** Start of Records provided **
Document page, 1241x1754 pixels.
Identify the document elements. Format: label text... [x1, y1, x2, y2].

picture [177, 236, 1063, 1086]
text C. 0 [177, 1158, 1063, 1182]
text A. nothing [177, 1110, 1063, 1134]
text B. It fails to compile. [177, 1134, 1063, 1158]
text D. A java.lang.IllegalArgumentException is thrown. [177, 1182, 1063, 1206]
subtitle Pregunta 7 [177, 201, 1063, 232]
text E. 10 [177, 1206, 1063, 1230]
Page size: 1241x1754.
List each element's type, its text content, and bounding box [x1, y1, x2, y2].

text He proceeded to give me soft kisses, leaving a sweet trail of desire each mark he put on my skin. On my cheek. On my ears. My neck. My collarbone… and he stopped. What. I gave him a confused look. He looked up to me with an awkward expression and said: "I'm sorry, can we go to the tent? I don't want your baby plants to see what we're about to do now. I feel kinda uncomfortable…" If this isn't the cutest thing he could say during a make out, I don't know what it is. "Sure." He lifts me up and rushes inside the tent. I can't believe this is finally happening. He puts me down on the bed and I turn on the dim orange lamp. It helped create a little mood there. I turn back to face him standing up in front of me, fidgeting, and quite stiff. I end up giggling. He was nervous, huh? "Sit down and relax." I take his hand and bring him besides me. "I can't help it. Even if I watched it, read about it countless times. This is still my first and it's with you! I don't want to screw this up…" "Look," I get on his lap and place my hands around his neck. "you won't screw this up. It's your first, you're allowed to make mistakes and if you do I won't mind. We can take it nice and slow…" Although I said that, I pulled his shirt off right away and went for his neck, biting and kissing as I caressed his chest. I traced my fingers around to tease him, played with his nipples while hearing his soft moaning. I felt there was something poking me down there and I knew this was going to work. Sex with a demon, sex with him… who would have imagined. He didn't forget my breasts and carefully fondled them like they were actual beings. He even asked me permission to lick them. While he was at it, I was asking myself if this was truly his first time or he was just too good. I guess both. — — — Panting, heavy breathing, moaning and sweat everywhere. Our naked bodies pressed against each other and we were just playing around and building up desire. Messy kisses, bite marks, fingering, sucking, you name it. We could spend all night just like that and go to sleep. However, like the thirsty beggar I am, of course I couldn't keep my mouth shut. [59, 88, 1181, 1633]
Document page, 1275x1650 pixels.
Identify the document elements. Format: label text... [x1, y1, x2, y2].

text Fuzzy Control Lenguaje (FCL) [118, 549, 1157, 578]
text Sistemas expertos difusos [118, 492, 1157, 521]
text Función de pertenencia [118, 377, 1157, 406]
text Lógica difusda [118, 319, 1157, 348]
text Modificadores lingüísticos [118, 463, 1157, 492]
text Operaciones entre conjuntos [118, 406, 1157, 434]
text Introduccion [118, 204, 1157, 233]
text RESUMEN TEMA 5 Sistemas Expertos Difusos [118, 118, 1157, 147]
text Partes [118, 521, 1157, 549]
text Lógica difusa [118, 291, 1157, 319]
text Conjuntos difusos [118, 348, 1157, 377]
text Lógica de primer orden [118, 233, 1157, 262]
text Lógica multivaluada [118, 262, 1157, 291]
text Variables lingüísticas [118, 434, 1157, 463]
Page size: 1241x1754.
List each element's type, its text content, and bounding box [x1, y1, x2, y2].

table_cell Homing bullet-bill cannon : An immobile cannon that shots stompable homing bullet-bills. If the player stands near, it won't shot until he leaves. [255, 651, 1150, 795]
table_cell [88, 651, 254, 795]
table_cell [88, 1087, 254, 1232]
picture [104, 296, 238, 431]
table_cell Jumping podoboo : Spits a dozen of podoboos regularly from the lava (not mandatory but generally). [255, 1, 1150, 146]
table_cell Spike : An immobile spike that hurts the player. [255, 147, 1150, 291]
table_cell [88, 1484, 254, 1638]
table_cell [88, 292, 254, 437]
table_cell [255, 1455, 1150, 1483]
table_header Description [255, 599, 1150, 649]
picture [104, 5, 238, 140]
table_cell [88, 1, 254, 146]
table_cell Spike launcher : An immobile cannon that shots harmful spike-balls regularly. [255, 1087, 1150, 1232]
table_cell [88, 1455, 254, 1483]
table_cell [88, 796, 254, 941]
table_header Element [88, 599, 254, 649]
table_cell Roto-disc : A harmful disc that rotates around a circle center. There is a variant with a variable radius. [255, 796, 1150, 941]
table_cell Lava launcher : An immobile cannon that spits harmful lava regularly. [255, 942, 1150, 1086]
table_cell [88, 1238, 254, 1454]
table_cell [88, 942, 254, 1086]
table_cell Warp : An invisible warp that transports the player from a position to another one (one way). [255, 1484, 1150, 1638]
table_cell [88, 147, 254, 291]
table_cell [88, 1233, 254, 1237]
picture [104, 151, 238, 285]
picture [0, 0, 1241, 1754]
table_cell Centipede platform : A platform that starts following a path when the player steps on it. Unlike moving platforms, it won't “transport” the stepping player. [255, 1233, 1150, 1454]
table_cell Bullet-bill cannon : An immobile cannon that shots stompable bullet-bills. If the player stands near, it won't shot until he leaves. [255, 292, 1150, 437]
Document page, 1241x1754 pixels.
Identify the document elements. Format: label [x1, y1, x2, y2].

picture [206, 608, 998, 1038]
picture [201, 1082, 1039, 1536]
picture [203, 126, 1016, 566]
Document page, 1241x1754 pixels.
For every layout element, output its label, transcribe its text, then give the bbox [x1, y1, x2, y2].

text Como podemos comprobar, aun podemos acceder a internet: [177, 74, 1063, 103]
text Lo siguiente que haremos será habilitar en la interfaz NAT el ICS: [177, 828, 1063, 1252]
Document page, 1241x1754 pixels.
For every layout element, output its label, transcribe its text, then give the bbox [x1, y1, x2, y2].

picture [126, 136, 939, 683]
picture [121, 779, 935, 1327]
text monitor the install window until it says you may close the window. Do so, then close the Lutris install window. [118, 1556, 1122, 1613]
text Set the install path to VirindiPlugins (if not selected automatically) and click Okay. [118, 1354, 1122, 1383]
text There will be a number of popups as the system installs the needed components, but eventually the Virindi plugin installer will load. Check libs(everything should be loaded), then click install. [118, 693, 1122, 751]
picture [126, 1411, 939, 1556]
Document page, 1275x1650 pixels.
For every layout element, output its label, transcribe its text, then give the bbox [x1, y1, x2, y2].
** End of Records provided **
*Task statement:* Change "Document page" to "Rendered page" throughout the items and leave everything else as it is.

*Task answer:*
Rendered page, 1241x1754 pixels.
Identify the document elements. Format: label text... [x1, y1, x2, y2].

picture [177, 236, 1063, 1086]
text C. 0 [177, 1158, 1063, 1182]
text A. nothing [177, 1110, 1063, 1134]
text B. It fails to compile. [177, 1134, 1063, 1158]
text D. A java.lang.IllegalArgumentException is thrown. [177, 1182, 1063, 1206]
subtitle Pregunta 7 [177, 201, 1063, 232]
text E. 10 [177, 1206, 1063, 1230]
Page size: 1241x1754.
List each element's type, its text content, and bounding box [x1, y1, x2, y2].

text He proceeded to give me soft kisses, leaving a sweet trail of desire each mark he put on my skin. On my cheek. On my ears. My neck. My collarbone… and he stopped. What. I gave him a confused look. He looked up to me with an awkward expression and said: "I'm sorry, can we go to the tent? I don't want your baby plants to see what we're about to do now. I feel kinda uncomfortable…" If this isn't the cutest thing he could say during a make out, I don't know what it is. "Sure." He lifts me up and rushes inside the tent. I can't believe this is finally happening. He puts me down on the bed and I turn on the dim orange lamp. It helped create a little mood there. I turn back to face him standing up in front of me, fidgeting, and quite stiff. I end up giggling. He was nervous, huh? "Sit down and relax." I take his hand and bring him besides me. "I can't help it. Even if I watched it, read about it countless times. This is still my first and it's with you! I don't want to screw this up…" "Look," I get on his lap and place my hands around his neck. "you won't screw this up. It's your first, you're allowed to make mistakes and if you do I won't mind. We can take it nice and slow…" Although I said that, I pulled his shirt off right away and went for his neck, biting and kissing as I caressed his chest. I traced my fingers around to tease him, played with his nipples while hearing his soft moaning. I felt there was something poking me down there and I knew this was going to work. Sex with a demon, sex with him… who would have imagined. He didn't forget my breasts and carefully fondled them like they were actual beings. He even asked me permission to lick them. While he was at it, I was asking myself if this was truly his first time or he was just too good. I guess both. — — — Panting, heavy breathing, moaning and sweat everywhere. Our naked bodies pressed against each other and we were just playing around and building up desire. Messy kisses, bite marks, fingering, sucking, you name it. We could spend all night just like that and go to sleep. However, like the thirsty beggar I am, of course I couldn't keep my mouth shut. [59, 88, 1181, 1633]
Rendered page, 1275x1650 pixels.
Identify the document elements. Format: label text... [x1, y1, x2, y2].

text Fuzzy Control Lenguaje (FCL) [118, 549, 1157, 578]
text Sistemas expertos difusos [118, 492, 1157, 521]
text Función de pertenencia [118, 377, 1157, 406]
text Lógica difusda [118, 319, 1157, 348]
text Modificadores lingüísticos [118, 463, 1157, 492]
text Operaciones entre conjuntos [118, 406, 1157, 434]
text Introduccion [118, 204, 1157, 233]
text RESUMEN TEMA 5 Sistemas Expertos Difusos [118, 118, 1157, 147]
text Partes [118, 521, 1157, 549]
text Lógica difusa [118, 291, 1157, 319]
text Conjuntos difusos [118, 348, 1157, 377]
text Lógica de primer orden [118, 233, 1157, 262]
text Lógica multivaluada [118, 262, 1157, 291]
text Variables lingüísticas [118, 434, 1157, 463]
Page size: 1241x1754.
List each element's type, its text content, and bounding box [x1, y1, x2, y2].

table_cell Homing bullet-bill cannon : An immobile cannon that shots stompable homing bullet-bills. If the player stands near, it won't shot until he leaves. [255, 651, 1150, 795]
table_cell [88, 651, 254, 795]
table_cell [88, 1087, 254, 1232]
picture [104, 296, 238, 431]
table_cell Jumping podoboo : Spits a dozen of podoboos regularly from the lava (not mandatory but generally). [255, 1, 1150, 146]
table_cell Spike : An immobile spike that hurts the player. [255, 147, 1150, 291]
table_cell [88, 1484, 254, 1638]
table_cell [88, 292, 254, 437]
table_cell [255, 1455, 1150, 1483]
table_header Description [255, 599, 1150, 649]
picture [104, 5, 238, 140]
table_cell [88, 1, 254, 146]
table_cell Spike launcher : An immobile cannon that shots harmful spike-balls regularly. [255, 1087, 1150, 1232]
table_cell [88, 1455, 254, 1483]
table_cell [88, 796, 254, 941]
table_header Element [88, 599, 254, 649]
table_cell Roto-disc : A harmful disc that rotates around a circle center. There is a variant with a variable radius. [255, 796, 1150, 941]
table_cell Lava launcher : An immobile cannon that spits harmful lava regularly. [255, 942, 1150, 1086]
table_cell [88, 1238, 254, 1454]
table_cell [88, 942, 254, 1086]
table_cell Warp : An invisible warp that transports the player from a position to another one (one way). [255, 1484, 1150, 1638]
table_cell [88, 147, 254, 291]
table_cell [88, 1233, 254, 1237]
picture [104, 151, 238, 285]
picture [0, 0, 1241, 1754]
table_cell Centipede platform : A platform that starts following a path when the player steps on it. Unlike moving platforms, it won't “transport” the stepping player. [255, 1233, 1150, 1454]
table_cell Bullet-bill cannon : An immobile cannon that shots stompable bullet-bills. If the player stands near, it won't shot until he leaves. [255, 292, 1150, 437]
Rendered page, 1241x1754 pixels.
Identify the document elements. Format: label [x1, y1, x2, y2].

picture [206, 608, 998, 1038]
picture [201, 1082, 1039, 1536]
picture [203, 126, 1016, 566]
Rendered page, 1241x1754 pixels.
For every layout element, output its label, transcribe its text, then give the bbox [x1, y1, x2, y2].

text Como podemos comprobar, aun podemos acceder a internet: [177, 74, 1063, 103]
text Lo siguiente que haremos será habilitar en la interfaz NAT el ICS: [177, 828, 1063, 1252]
Rendered page, 1241x1754 pixels.
For every layout element, output its label, transcribe its text, then give the bbox [x1, y1, x2, y2].

picture [126, 136, 939, 683]
picture [121, 779, 935, 1327]
text monitor the install window until it says you may close the window. Do so, then close the Lutris install window. [118, 1556, 1122, 1613]
text Set the install path to VirindiPlugins (if not selected automatically) and click Okay. [118, 1354, 1122, 1383]
text There will be a number of popups as the system installs the needed components, but eventually the Virindi plugin installer will load. Check libs(everything should be loaded), then click install. [118, 693, 1122, 751]
picture [126, 1411, 939, 1556]
Rendered page, 1275x1650 pixels.
For every layout element, output its label, transcribe its text, then give the bbox [x1, y1, x2, y2].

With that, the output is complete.